Actually: retries mask flakiness. Set retries: 2 in CI as a safety net to prevent a single intermittent failure from blocking a deploy. But track the retry rate separately. If more than 5% of tests are retrying regularly, that is a signal to investigate — not a reason to raise the retry count. A test that passes on the third attempt is still broken.

✗ I used to think: I should cache node_modules to speed up CI.

Actually: caching node_modules helps, but the bigger gain is caching the Playwright browser binaries at ~/.cache/ms-playwright. The browsers are 300MB+ each and take longer to download and install than your entire node_modules. Cache both, but if you are only caching one, cache the browsers.

7 Now You Try

✎ Prompt Lab — AI Exercise

Design a GitHub Actions CI pipeline for a Playwright suite with 450 tests. The suite must: run in under 15 minutes, test against a staging environment URL from a secret, publish the HTML report as a GitHub Pages deployment on main, and send a Slack notification on failure. Write the key sections of the workflow file.

8 Self-Check

Click each question to reveal the answer.

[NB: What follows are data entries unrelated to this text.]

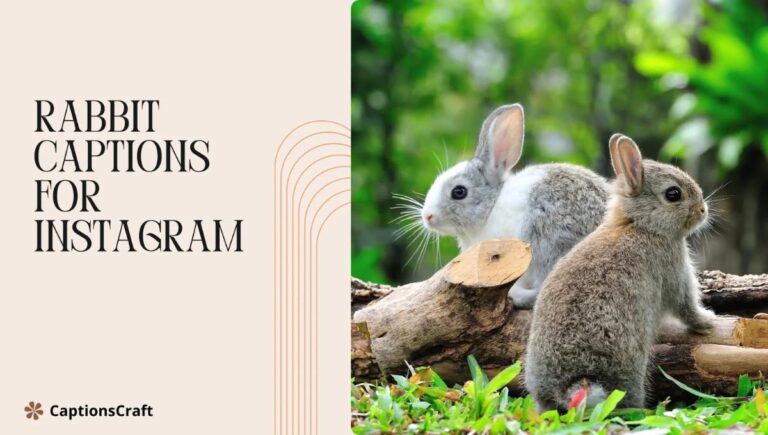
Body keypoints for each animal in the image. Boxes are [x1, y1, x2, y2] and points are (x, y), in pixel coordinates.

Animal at [524, 134, 716, 412]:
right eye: (673, 194)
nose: (703, 210)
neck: (640, 224)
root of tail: (574, 383)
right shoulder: (674, 271)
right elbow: (686, 306)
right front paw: (708, 321)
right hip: (630, 369)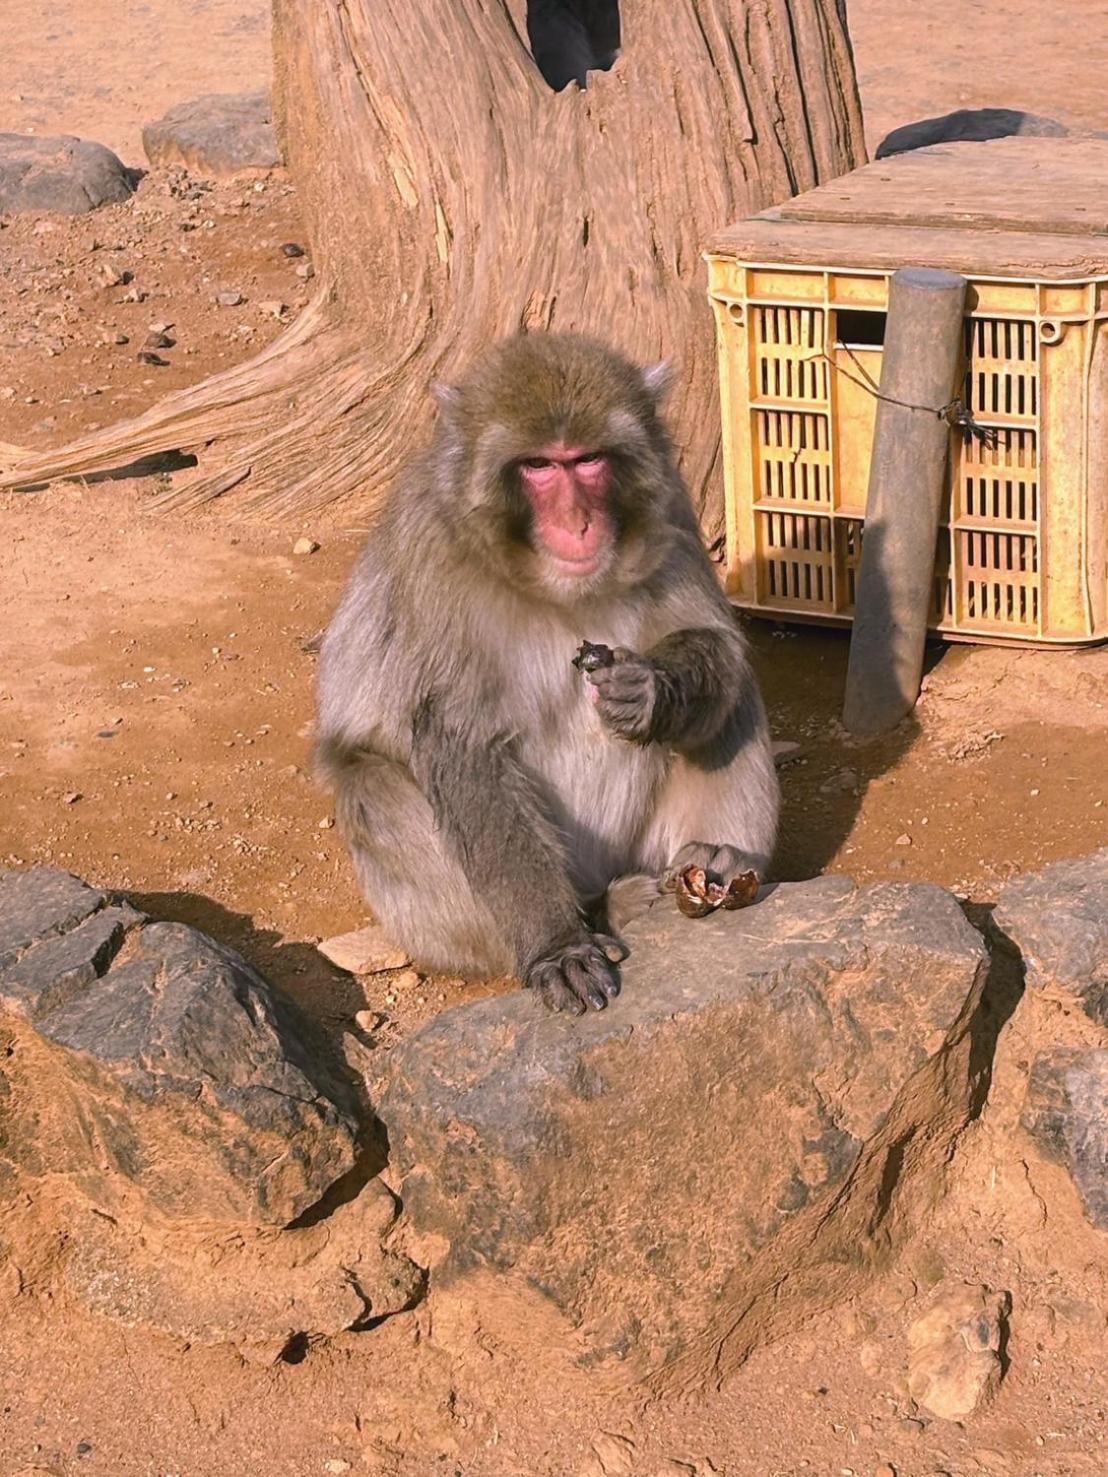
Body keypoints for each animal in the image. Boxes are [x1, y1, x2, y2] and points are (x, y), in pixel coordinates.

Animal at [313, 332, 780, 1016]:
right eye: (538, 467)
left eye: (587, 461)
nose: (578, 522)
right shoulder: (434, 556)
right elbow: (464, 746)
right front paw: (557, 946)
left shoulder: (670, 503)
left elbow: (715, 643)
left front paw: (650, 690)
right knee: (371, 785)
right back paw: (601, 911)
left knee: (733, 696)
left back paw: (714, 862)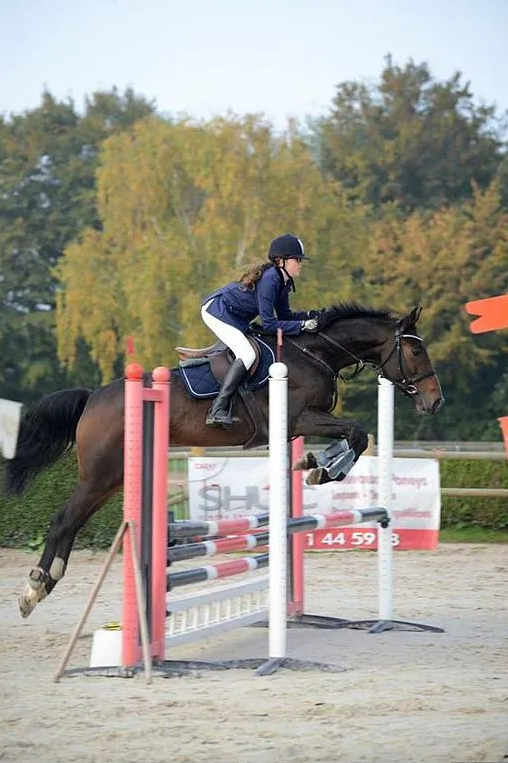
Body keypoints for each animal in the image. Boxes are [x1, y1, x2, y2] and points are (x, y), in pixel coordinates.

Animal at [4, 304, 443, 618]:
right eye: (415, 349)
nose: (435, 401)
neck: (315, 353)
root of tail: (93, 397)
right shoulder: (298, 418)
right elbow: (357, 431)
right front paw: (322, 469)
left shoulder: (300, 425)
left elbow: (354, 436)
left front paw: (315, 463)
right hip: (100, 475)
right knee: (63, 520)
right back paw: (34, 588)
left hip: (111, 479)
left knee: (73, 522)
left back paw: (45, 584)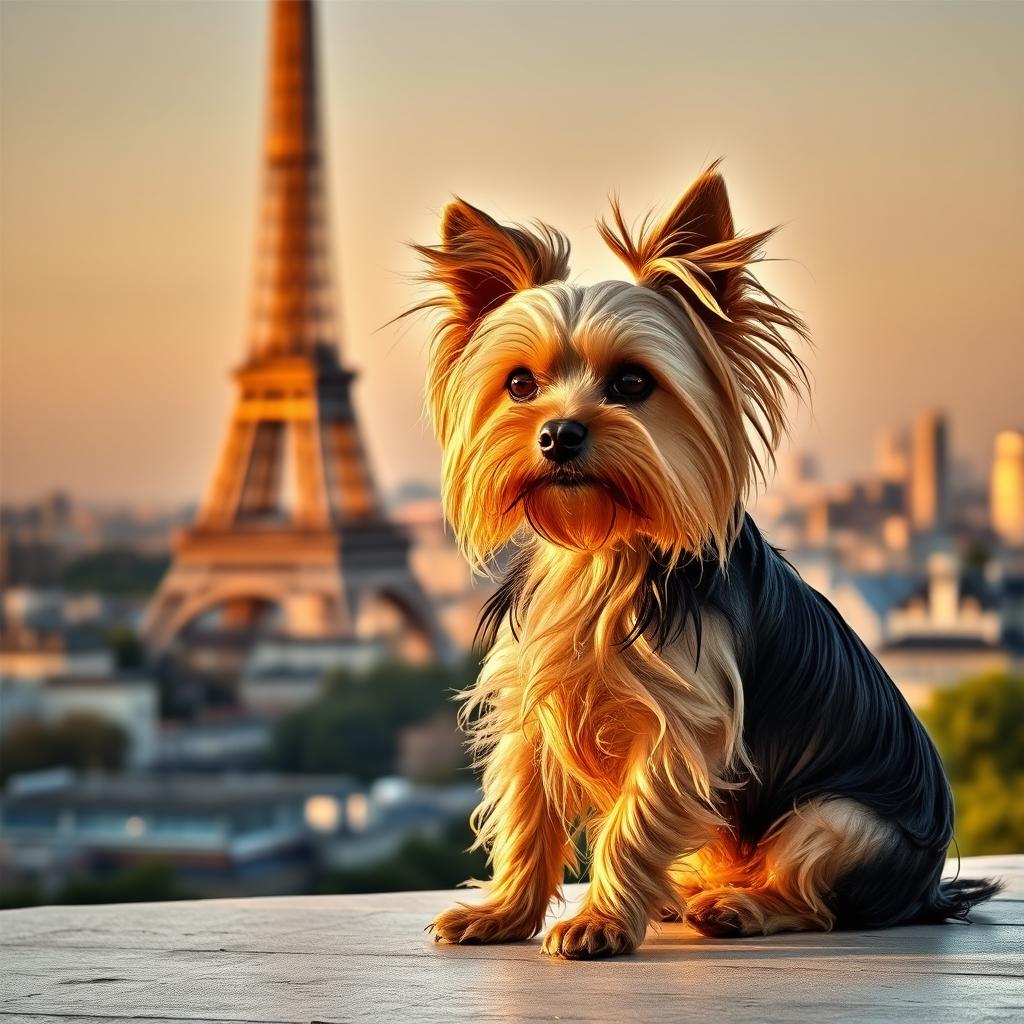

What is blob reporting and why is it needed for sharded runs?

Blob reporting writes a compact binary file containing the full test results from a single shard. When each shard runs with --reporter=blob, it produces one blob file. The merge-reports job then downloads all blob files and combines them into a single HTML report covering all shards. Without blob reporting, each shard produces its own disconnected HTML report and there is no combined view of the full suite run.

Why should browser binaries be cached separately from node_modules?

Playwright browser binaries (Chromium, WebKit, Firefox) are 200–400MB each and stored in ~/.cache/ms-playwright, not inside node_modules. Caching node_modules does not cache the browsers. A fresh CI runner that restores node_modules from cache but not the browsers still has to download and install them, which takes 2–3 minutes. Cache both paths separately using their own cache keys.

A CI run shows 8% of tests failing on retry. What does this tell you?

8% retry rate indicates a significant flakiness problem. It means roughly 1 in 12 test executions is producing a wrong result on the first attempt. This is not acceptable background noise — it means the tests are not reliable indicators of product quality. Investigate the most frequently retrying tests first: check for missing waits, shared test data causing race conditions, or environment instability. Do not raise the retry count — that hides the problem rather than solving it.

9 ISTQB Mapping

CTAL-TAE Section 6.3 — CI/CD integration of automated tests. The standard specifically addresses parallelisation, reporting, and the role of automated tests as a pipeline quality gate. Sharding is the practical implementation of parallel test execution across machines. Section 4.4 — Test automation reporting and artefacts. The blob/merge pattern is the canonical approach to producing unified reports from distributed test runs, satisfying the requirement for complete and accessible test result artefacts.